The United States should not completely abandon cooperation with Russia, but it must be remembered that Moscow poses a threat, Democratic Senator Richard Durbin said in Vilnius on Tuesday.
Democratic Senator Richard Durbin
© DELFI / Kiril Čachovskij

"I am not going to slam the doors and say we won't even talk to them, but I am also not naïve. I know what (Russian President Vladimir) Putin did in Ukraine, I know what he did in Georgia, I know what he is capable of doing in the Baltics.
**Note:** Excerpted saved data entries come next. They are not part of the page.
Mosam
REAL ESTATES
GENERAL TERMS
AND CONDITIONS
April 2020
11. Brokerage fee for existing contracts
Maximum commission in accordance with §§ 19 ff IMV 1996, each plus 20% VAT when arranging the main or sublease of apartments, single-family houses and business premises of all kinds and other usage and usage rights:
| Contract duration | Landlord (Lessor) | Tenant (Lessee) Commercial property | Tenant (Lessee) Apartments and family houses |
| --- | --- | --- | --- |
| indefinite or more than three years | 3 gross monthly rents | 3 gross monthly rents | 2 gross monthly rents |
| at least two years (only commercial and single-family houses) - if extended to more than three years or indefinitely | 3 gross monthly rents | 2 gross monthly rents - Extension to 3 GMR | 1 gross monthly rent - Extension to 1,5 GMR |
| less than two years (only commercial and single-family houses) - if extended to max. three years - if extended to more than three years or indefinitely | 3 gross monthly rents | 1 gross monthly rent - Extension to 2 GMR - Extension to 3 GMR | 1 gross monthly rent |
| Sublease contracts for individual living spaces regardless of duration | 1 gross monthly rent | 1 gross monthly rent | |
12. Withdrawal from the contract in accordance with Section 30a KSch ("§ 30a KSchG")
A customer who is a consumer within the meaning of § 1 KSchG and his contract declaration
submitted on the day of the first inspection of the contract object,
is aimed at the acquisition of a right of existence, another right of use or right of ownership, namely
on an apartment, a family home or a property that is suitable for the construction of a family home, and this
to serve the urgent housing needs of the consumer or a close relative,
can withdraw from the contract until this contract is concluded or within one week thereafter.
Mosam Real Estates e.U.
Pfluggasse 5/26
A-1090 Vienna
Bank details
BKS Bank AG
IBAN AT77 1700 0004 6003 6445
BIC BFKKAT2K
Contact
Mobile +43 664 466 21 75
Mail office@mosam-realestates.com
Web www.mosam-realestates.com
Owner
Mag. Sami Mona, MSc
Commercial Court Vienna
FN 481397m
He is a threat of sovereignty and security of these nations," Durbin told reporters after meeting with Lithuanian President Dalia Grybauskaitė.

Republican US President Donald Trump has said earlier that he wants warmer relations with Moscow and has called NATO obsolete, stoking worries in Europe about America's commitments to the Alliance.

NATO's leaders last year also decided to resume dialog with Russia in an effort to increase mutual transparency in organizing military exercises and prevent the risk of incidents between forces.

Relations between the West and Moscow soured in the wake of Russia’s intervention in Ukraine in 2014, which prompted both the US and the EU to impose sanctions against Russia.

Several US administration officials came to Europe last week to reassure allies about America's commitments to NATO. Defence Secretary James Mattis and Vice-President Mike Pence reaffirmed these commitments in Brussels and Munich.

Senator Durbin said, however, that "it is difficult to reconcile official statements of the administration with our president's tweets".

"It is very difficult to understand what is going on in the US 33 days under this new presidency," he said.

According to the Democratic politician, most administration officials and members of the Congress support NATO and do not see it as obsolete, unlike Trump.

However, Durbin agrees that Europeans must step up their defense spending.

"I can tell you from my conversation with the president of Lithuania – she takes it very seriously and they (Lithuania) are moving beyond 2 percent (of GDP for defense spending)," he said in Vilnius.